Filed under: News & Information,Riding Notes — 50cycles @ 2:30 pm


Matthew Parris, once a Tory MP under Margaret Thatcher, now one of the Times newspaper’s most popular columnists and a regular presenter on BBC Radio 4, writes today about a fantastic ride on an electric bike in Spain. A couple of years ago he published a column that urged people to set up booby traps to presumably kill competitive, lycra-clad, energy drink swigging cyclists, which went down very badly in the cycling press and online community. Very badly indeed.

However, it seems he’s not ideologically opposed to getting on a bike after all. He spends much of today’s column writing about the joy of riding an electric bike from his house in the Pyrenees down to a local fiesta and back. It was a transformative experience:

“For a 62-year-old boyhood cycling enthusiast such as me, it’s like being 16 again: wings to your pedals as each push on the treads pulses the bike forward… Coming back around midnight through the evergreen oak forest on a warm clear night under a full moon, the night air cooling damp brows and the soft hum beneath the bum reassuring us of continuing electrical assistance, was magic.”

It’s not clear from the following description which electric bikes he and his sister were riding, but he gives a fairly detailed description of their appearance and how they worked:

“[My sister, Belinda] bought four of these bikes from a manufacturer in Barcelona. She hires them out to holidaymakers; but we borrowed two and, as evening fell, set out down the hill to L’Esquirol — ten miles away — to watch the little town’s annual fiesta. Off we whooshed through the dusk on a lonely road on futuristic bikes that look anything but futuristic. Black, solid, old-fashioned-looking, with a wicker pannier on each side of the rear wheel, indistinguishable at first glance from the kind of thing that you might see a rural French nun riding. All’s as expected on a traditional bike, with five gears.

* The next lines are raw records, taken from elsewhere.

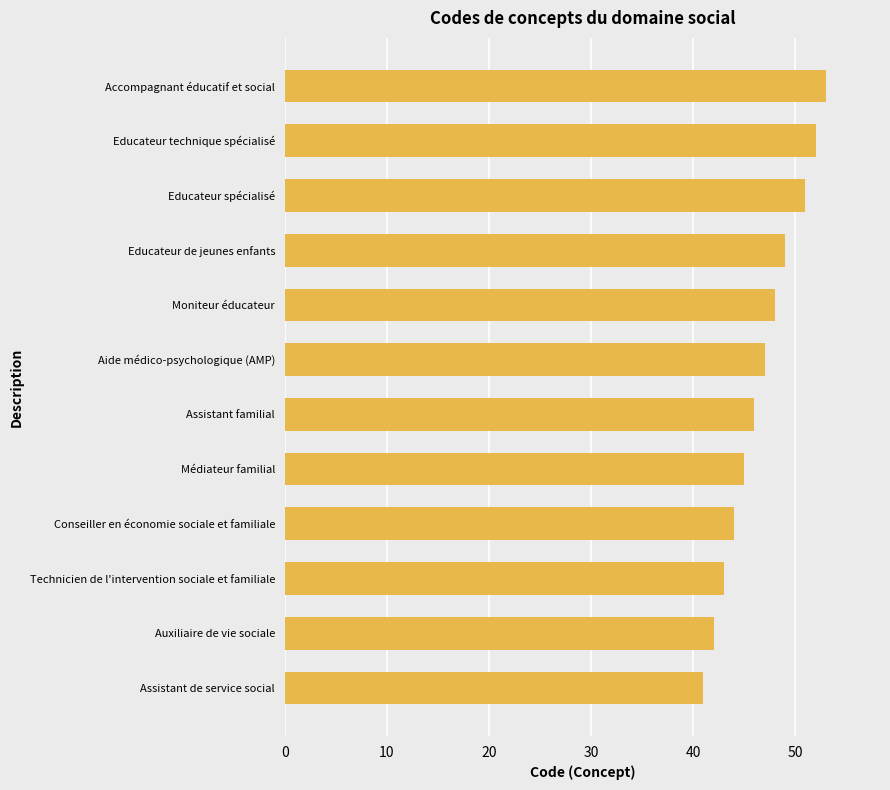

Reading bottom to top, list all the values displayed in this chart.

41	42	43	44	45	46	47	48	49	51	52	53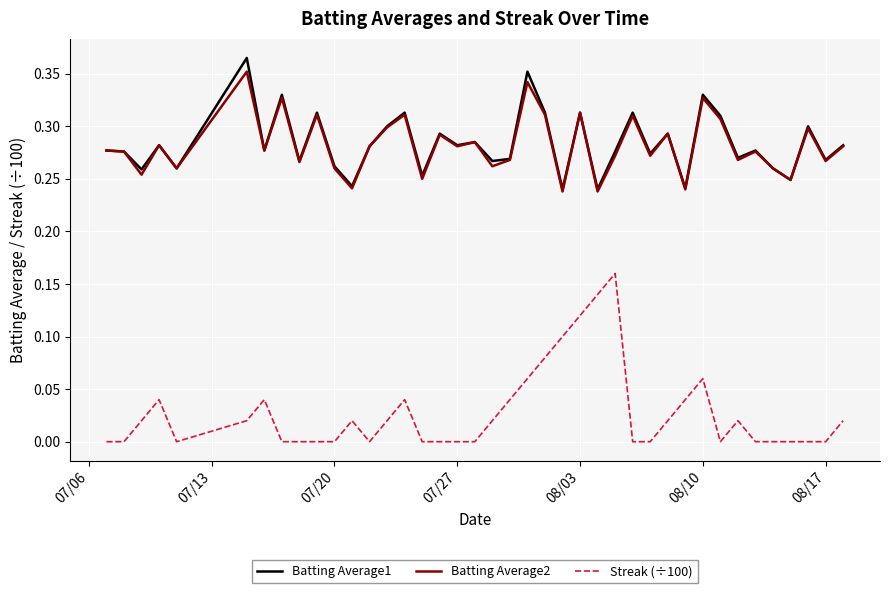

True or false: Streak (÷100) and Batting Average2 cross at least once.

False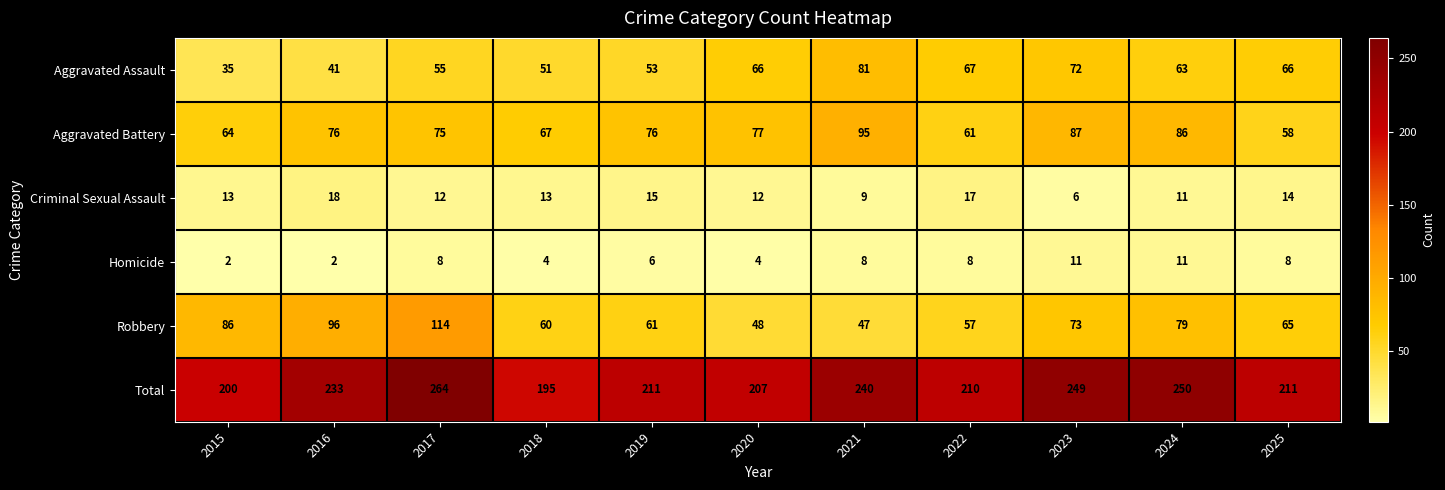

How many categories are shown in the chart?

11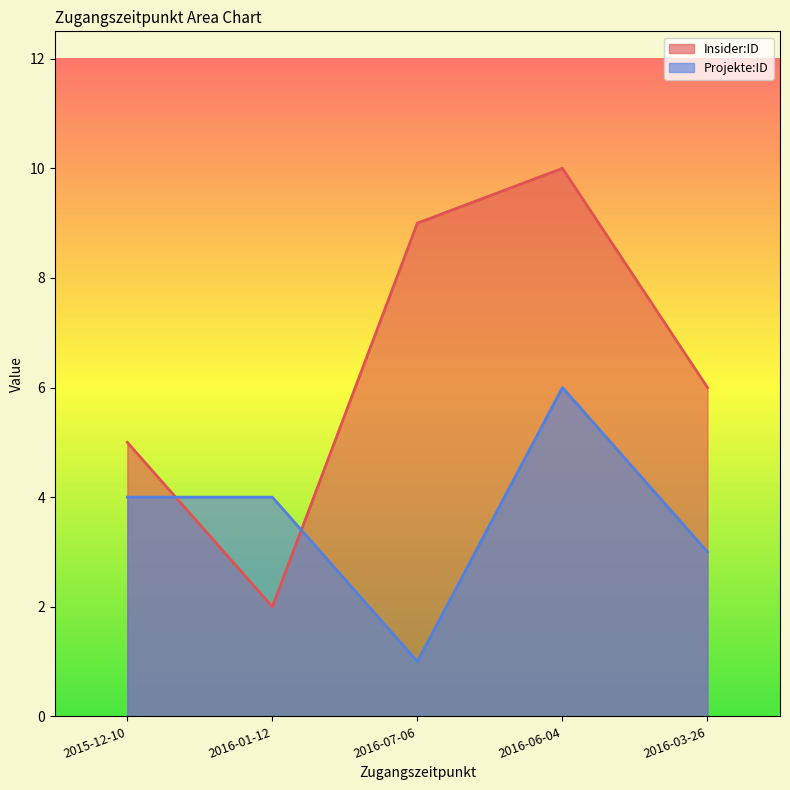

Reading left to right, list all the values displayed in this chart.

Insider:ID: 2015-12-10=5	2016-01-12=2	2016-07-06=9	2016-06-04=10	2016-03-26=6
Projekte:ID: 2015-12-10=4	2016-01-12=4	2016-07-06=1	2016-06-04=6	2016-03-26=3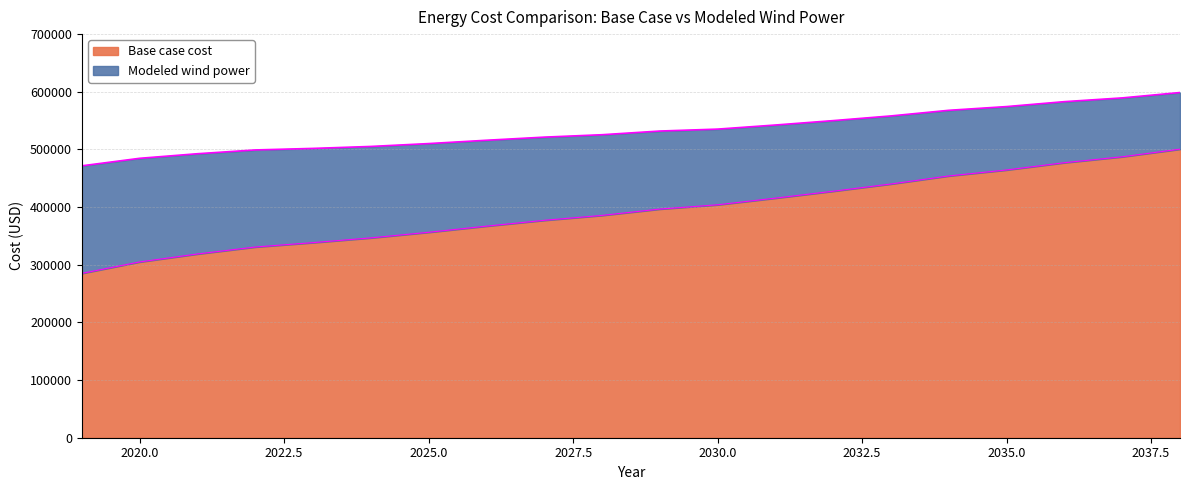

What is the sum of the Modeled wind power values at 2031 and 2038?

1141036.3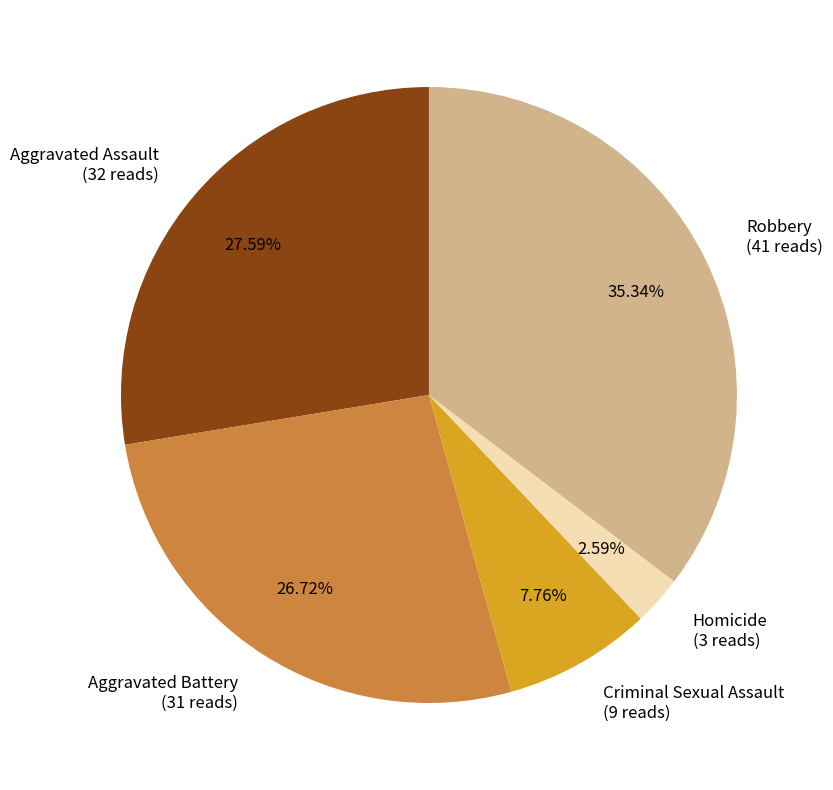

Which has a higher value, Robbery or Aggravated Assault?

Robbery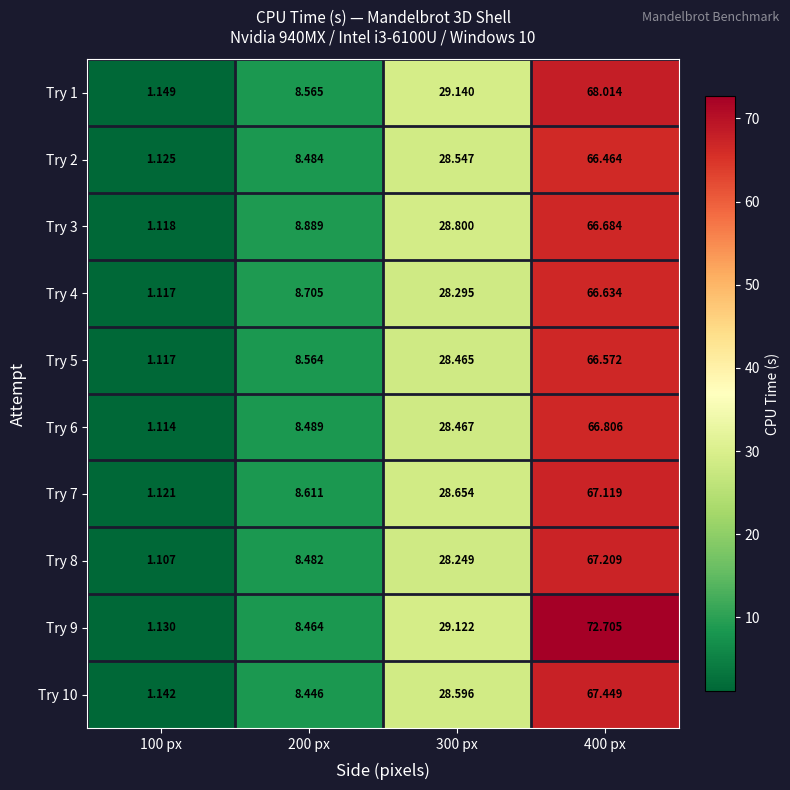

How many values in the Try 7 series exceed 28?

2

But welded to the frame beneath the saddle is a battery holder containing a plastic-covered rechargeable powerpack the size and shape of two slim bricks, end to end, weighing about ten pounds. Here the electric assistance is switched on or off. A display light indicates how much power remains. And that’s it. There are two levels of electrical assistance, high or low, plus a booster operated by the equivalent of a motorcycle throttle on the handlebar. But here’s the really cool thing: if you don’t pedal yourself, the electrics won’t kick in to help you. You can’t just freewheel. It’s so Tory! I just loved it.

You’re all in this together, you and your bike; and as long as you’re doing your bit you’ll hear the faintest of hums from the fat rear hub as the electrics lend a hand. Stop pedalling, the hum cuts, and you’re on your own.”

But then, oh dear, Parris’s feelings about a certain type of cyclist emerged once more…

“But you know the best thing? Encountering ordinary sports cyclists in their lurid spandex garments and absurd minimalist crash helmets (ours were disguised, one as a solar topee, the other in hunting tweed). These ciclistas, with angry, spittle-flecked mouths, look at you in shock, glance at your battery, then eye you as one might eye a piece of excrement. And you hum and whirr on up the hill, with all the exultation of an unashamed cheat. Ha!”

That’s a glorious feeling many electric cyclists will be familiar with. Good to have you on board, Matthew Parris! Let’s hope his experience on an electric bike turns out to be more than a  holiday fling.